Top of STUDY MATERIAL
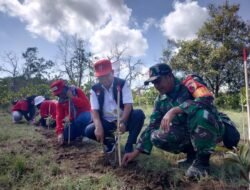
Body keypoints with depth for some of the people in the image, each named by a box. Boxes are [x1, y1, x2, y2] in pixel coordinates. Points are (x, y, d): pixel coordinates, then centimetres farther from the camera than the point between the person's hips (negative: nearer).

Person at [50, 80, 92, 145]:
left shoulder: (77, 91, -12)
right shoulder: (60, 101, -3)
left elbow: (87, 105, -23)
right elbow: (59, 117, -9)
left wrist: (73, 98, -27)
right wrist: (60, 132, -21)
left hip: (83, 115, -4)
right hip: (72, 121, 4)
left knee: (82, 119, -39)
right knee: (65, 137, -14)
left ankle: (85, 134, -11)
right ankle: (79, 132, 14)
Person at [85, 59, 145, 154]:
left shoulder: (122, 84, -8)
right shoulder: (95, 89, -3)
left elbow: (128, 105, -17)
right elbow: (94, 110, -10)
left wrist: (122, 122, -34)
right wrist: (98, 127, -29)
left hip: (123, 120, -1)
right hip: (106, 122, 2)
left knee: (139, 114, -30)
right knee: (89, 131, -24)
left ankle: (129, 146, -13)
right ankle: (110, 141, 8)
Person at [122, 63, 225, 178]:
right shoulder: (160, 100, -2)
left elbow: (206, 99, -37)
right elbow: (152, 126, -1)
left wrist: (174, 110, -44)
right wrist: (136, 152, -7)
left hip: (210, 130, -5)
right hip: (187, 133, 5)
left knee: (200, 113, -37)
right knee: (156, 138, -17)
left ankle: (202, 159, -15)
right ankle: (192, 153, 5)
Bottom of STUDY MATERIAL
WHAT THIS TASK INVOLVES:
Each record above is to be returned unchanged, while any picture it holds stays out.

SOLUTION:
Body keypoints with depth for some of the people in the image, each named by a box. Boxes are [x1, y1, x2, y2] in pixel coordinates. Points are (x, y, d): pixel coordinates, then centimetres farther from the camera than the point between the person's hips (negative: nearer).

Person at [50, 80, 92, 145]:
left shoulder: (77, 91, -12)
right shoulder: (60, 101, -3)
left elbow: (87, 105, -23)
right elbow: (59, 117, -9)
left wrist: (73, 98, -27)
right wrist: (60, 132, -21)
left hip: (83, 115, -4)
right hip: (72, 121, 4)
left knee: (82, 119, -39)
right knee: (65, 137, -14)
left ankle: (85, 134, -11)
right ankle: (79, 132, 14)
Person at [85, 59, 145, 154]:
left shoulder: (122, 84, -8)
right shoulder: (95, 89, -3)
left elbow: (128, 105, -17)
right elbow: (94, 110, -10)
left wrist: (122, 122, -34)
right wrist: (98, 127, -29)
left hip: (123, 120, -1)
right hip: (106, 122, 2)
left knee: (139, 114, -30)
right knee: (89, 131, -24)
left ankle: (129, 146, -13)
right ankle: (110, 141, 8)
Person at [122, 63, 225, 178]:
right shoulder: (160, 100, -2)
left elbow: (206, 99, -37)
right elbow: (152, 126, -1)
left wrist: (174, 110, -44)
right wrist: (136, 152, -7)
left hip: (210, 130, -5)
right hip: (187, 133, 5)
left knee: (200, 113, -37)
right knee: (156, 138, -17)
left ankle: (202, 159, -15)
right ankle: (192, 153, 5)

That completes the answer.